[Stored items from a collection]
_ _ _

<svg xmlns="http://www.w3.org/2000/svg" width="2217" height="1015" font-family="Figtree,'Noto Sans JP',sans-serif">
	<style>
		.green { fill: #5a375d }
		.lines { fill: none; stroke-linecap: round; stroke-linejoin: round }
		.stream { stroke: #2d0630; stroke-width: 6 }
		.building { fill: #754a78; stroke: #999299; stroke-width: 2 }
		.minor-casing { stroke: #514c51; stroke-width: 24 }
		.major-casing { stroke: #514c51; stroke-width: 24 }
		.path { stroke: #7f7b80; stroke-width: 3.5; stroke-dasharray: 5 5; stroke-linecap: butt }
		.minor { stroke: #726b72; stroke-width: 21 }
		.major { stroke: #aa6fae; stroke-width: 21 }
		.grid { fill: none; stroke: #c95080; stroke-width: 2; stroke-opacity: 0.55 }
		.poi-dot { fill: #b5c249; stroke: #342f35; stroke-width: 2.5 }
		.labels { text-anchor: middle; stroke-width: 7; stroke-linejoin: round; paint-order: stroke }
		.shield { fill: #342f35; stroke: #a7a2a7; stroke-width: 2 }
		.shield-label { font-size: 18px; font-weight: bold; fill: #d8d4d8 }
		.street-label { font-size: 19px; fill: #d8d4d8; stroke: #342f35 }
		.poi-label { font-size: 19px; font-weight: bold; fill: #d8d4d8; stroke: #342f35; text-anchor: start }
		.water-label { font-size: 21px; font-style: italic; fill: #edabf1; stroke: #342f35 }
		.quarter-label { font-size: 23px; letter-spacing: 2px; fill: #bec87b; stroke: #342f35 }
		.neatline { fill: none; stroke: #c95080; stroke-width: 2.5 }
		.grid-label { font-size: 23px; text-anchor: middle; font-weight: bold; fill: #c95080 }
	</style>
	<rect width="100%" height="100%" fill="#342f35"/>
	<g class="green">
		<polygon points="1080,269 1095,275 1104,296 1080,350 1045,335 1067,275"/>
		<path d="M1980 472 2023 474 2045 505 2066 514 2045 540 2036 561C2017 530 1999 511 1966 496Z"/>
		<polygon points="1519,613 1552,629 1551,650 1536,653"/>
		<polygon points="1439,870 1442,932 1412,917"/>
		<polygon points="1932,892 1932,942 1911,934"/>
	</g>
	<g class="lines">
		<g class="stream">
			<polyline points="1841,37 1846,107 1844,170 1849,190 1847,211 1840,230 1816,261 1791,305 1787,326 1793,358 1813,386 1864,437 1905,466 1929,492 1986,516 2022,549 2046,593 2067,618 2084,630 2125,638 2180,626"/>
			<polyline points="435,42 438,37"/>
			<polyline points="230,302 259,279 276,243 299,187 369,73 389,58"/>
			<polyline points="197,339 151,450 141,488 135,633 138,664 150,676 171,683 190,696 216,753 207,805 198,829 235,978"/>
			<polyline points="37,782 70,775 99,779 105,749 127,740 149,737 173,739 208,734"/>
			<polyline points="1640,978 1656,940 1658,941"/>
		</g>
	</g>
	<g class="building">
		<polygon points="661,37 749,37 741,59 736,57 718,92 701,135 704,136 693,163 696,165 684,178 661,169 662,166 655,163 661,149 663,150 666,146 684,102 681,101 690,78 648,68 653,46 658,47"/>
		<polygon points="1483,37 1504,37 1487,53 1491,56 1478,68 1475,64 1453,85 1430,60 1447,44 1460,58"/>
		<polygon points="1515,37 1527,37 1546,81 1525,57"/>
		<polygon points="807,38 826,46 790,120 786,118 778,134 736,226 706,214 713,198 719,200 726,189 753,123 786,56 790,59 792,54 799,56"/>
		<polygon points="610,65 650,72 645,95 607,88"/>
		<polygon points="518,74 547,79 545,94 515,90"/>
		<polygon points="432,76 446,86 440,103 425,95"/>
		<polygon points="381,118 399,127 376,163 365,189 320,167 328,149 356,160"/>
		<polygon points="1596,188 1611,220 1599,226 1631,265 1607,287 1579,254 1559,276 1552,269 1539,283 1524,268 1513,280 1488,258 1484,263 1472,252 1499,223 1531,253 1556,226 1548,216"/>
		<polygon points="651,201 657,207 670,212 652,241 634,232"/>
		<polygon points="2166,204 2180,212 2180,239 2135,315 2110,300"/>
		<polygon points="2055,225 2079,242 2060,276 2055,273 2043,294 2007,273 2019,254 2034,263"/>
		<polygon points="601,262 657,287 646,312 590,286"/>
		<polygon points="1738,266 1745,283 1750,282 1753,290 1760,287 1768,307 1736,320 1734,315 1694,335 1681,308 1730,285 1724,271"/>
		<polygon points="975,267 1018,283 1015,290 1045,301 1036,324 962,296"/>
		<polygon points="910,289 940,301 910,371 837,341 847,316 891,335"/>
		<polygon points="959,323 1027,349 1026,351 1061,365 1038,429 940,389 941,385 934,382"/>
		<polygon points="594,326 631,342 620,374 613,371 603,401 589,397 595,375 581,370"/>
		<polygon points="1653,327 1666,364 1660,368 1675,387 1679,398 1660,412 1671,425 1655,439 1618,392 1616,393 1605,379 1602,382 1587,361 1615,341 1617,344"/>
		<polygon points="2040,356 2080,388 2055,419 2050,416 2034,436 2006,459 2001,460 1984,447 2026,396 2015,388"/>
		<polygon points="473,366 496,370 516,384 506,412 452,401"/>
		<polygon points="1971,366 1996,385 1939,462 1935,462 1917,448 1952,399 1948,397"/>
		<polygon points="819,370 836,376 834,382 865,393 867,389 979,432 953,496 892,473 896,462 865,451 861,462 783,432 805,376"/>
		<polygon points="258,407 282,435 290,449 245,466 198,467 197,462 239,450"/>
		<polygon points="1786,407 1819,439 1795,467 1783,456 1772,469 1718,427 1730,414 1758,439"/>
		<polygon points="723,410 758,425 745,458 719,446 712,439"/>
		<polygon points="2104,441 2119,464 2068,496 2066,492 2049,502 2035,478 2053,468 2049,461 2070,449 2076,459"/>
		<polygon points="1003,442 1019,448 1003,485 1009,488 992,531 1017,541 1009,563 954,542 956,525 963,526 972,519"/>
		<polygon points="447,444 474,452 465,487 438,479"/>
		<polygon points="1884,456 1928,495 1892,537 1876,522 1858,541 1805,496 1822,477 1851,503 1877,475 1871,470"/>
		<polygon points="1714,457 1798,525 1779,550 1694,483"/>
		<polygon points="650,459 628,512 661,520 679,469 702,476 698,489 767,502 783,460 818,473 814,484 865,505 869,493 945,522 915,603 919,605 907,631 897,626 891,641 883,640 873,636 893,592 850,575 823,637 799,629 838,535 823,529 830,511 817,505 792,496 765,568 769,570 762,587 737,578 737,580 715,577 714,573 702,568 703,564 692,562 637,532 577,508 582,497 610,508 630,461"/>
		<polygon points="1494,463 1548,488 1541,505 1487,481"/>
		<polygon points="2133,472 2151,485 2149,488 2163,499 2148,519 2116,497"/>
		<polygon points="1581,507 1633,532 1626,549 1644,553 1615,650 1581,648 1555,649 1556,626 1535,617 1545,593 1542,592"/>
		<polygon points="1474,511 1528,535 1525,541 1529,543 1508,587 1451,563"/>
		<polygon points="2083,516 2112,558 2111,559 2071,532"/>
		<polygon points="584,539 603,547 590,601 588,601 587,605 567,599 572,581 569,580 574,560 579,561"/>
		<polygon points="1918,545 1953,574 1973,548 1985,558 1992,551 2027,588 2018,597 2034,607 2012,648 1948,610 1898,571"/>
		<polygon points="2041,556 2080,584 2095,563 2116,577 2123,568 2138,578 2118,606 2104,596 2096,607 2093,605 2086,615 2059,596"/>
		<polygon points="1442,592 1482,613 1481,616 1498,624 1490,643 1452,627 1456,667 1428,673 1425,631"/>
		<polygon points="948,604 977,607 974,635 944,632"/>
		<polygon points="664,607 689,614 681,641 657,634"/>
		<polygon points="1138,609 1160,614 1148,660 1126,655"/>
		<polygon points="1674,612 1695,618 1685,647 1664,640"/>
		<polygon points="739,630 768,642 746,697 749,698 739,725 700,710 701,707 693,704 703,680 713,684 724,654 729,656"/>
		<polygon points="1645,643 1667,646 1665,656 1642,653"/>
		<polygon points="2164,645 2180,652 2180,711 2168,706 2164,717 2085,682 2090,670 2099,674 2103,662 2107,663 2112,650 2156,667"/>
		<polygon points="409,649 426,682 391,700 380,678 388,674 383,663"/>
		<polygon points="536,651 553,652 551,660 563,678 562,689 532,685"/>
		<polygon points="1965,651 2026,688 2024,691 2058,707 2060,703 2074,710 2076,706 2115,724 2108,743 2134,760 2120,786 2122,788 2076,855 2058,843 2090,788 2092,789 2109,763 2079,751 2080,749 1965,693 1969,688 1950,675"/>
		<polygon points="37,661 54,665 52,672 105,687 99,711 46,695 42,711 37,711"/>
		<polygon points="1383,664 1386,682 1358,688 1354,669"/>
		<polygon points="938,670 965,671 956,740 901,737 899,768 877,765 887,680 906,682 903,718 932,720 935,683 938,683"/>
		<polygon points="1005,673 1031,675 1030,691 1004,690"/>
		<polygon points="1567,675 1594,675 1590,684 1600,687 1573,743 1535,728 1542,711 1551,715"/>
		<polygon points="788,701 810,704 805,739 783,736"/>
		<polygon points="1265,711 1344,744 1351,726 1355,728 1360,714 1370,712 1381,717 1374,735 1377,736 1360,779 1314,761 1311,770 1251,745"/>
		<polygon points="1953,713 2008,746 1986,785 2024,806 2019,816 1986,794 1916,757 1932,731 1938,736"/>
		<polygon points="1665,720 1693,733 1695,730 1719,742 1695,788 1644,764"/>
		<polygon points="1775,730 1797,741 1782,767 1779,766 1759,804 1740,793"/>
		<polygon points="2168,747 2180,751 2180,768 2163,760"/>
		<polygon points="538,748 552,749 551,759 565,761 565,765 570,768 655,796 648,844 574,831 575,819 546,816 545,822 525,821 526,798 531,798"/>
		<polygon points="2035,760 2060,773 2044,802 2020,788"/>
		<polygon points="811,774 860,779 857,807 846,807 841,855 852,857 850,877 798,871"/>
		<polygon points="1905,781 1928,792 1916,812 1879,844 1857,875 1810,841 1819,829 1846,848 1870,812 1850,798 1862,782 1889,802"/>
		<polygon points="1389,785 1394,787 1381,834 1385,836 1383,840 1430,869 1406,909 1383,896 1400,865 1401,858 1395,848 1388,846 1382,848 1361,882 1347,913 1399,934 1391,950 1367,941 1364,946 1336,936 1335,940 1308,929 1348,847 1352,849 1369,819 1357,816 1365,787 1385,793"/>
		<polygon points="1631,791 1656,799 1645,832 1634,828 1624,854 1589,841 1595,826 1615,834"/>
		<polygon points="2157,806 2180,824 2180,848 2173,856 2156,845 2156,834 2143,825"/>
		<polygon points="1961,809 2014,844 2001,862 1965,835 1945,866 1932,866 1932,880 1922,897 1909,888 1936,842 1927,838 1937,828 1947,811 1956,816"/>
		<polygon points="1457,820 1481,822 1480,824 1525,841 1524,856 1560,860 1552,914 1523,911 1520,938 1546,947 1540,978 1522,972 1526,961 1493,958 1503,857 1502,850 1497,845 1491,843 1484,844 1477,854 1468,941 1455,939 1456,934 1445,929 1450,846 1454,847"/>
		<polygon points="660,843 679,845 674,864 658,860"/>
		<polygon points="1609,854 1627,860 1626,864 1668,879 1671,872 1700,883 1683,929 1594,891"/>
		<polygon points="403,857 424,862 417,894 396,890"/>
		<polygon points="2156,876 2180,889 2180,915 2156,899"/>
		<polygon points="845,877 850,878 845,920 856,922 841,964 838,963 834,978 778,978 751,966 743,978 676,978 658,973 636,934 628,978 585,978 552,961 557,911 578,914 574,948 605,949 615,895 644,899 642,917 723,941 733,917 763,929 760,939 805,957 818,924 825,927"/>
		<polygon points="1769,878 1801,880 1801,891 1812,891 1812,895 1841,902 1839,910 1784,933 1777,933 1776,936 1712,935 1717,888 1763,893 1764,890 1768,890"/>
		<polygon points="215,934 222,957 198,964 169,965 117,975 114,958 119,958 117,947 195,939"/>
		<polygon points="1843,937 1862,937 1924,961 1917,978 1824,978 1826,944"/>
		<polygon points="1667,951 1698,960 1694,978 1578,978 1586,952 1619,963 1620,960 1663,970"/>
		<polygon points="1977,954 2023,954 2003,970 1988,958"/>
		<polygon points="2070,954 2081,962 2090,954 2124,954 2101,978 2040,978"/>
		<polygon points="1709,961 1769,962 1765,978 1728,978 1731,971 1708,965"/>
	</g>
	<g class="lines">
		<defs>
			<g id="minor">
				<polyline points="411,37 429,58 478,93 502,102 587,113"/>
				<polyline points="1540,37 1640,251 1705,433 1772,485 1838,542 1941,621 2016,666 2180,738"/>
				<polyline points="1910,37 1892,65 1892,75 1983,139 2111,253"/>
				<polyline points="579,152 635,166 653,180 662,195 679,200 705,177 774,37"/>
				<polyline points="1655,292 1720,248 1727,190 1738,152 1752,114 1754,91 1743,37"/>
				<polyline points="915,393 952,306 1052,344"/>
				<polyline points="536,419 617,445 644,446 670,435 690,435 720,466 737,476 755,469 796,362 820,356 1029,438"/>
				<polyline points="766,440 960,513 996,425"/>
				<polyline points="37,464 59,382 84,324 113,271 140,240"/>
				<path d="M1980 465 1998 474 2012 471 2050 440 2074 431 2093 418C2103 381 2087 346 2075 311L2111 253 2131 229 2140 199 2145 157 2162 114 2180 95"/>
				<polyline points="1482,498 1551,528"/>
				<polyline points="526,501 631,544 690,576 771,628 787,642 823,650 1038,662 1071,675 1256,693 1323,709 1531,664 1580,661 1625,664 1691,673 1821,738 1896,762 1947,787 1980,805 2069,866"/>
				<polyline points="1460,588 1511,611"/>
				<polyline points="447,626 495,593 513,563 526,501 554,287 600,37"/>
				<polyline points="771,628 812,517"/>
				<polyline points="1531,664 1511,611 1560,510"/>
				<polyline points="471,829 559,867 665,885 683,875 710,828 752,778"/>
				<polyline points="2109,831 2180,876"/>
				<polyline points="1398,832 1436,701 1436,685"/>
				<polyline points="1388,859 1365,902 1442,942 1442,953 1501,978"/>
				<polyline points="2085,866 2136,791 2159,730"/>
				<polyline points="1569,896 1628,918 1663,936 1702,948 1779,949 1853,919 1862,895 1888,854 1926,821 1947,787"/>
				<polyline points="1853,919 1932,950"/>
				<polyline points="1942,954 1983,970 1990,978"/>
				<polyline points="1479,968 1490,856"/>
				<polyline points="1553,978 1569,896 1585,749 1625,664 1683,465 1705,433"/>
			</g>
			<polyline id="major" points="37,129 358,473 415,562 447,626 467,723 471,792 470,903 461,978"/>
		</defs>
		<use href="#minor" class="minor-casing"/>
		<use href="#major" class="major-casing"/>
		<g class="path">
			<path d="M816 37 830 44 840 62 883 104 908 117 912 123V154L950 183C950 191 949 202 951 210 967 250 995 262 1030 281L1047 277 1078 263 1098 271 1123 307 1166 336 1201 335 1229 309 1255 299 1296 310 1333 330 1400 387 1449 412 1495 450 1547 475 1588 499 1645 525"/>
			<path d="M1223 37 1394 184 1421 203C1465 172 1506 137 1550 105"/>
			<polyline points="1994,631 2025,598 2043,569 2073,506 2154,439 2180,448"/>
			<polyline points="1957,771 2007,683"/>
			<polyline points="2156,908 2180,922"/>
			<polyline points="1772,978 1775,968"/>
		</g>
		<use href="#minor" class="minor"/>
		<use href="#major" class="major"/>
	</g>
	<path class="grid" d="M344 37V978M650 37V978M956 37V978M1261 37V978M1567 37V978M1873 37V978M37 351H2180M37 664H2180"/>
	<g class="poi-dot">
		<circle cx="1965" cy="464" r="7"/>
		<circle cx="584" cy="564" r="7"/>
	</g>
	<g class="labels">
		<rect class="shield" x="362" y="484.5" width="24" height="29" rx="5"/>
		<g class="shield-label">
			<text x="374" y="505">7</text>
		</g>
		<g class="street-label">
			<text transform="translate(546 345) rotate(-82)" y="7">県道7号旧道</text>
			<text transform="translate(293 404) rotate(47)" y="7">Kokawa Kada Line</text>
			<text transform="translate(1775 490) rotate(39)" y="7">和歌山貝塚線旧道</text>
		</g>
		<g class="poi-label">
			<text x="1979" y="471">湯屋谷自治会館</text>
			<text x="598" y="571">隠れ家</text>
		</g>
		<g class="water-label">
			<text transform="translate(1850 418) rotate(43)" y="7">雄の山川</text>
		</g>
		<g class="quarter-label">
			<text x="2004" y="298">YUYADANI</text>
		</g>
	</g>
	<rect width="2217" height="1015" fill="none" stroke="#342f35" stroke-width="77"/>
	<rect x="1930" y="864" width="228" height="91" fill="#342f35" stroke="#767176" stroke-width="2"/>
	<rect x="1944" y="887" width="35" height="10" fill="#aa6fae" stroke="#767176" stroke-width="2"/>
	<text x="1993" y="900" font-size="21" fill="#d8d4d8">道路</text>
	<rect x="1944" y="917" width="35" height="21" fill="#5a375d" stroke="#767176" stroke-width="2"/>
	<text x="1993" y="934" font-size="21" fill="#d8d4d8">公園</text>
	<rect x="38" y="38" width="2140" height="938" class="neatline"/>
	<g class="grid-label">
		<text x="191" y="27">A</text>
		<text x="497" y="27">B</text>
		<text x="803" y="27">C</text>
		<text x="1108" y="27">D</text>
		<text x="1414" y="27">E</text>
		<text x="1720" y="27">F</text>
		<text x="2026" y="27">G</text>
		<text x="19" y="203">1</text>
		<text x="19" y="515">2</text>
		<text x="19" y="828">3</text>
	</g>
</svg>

_ _ _

### [AIM OF THE TASK]
Across the data above, how many lines contain the string "round"? Reply with the number and nothing else.

### [WRITTEN ANSWER]
2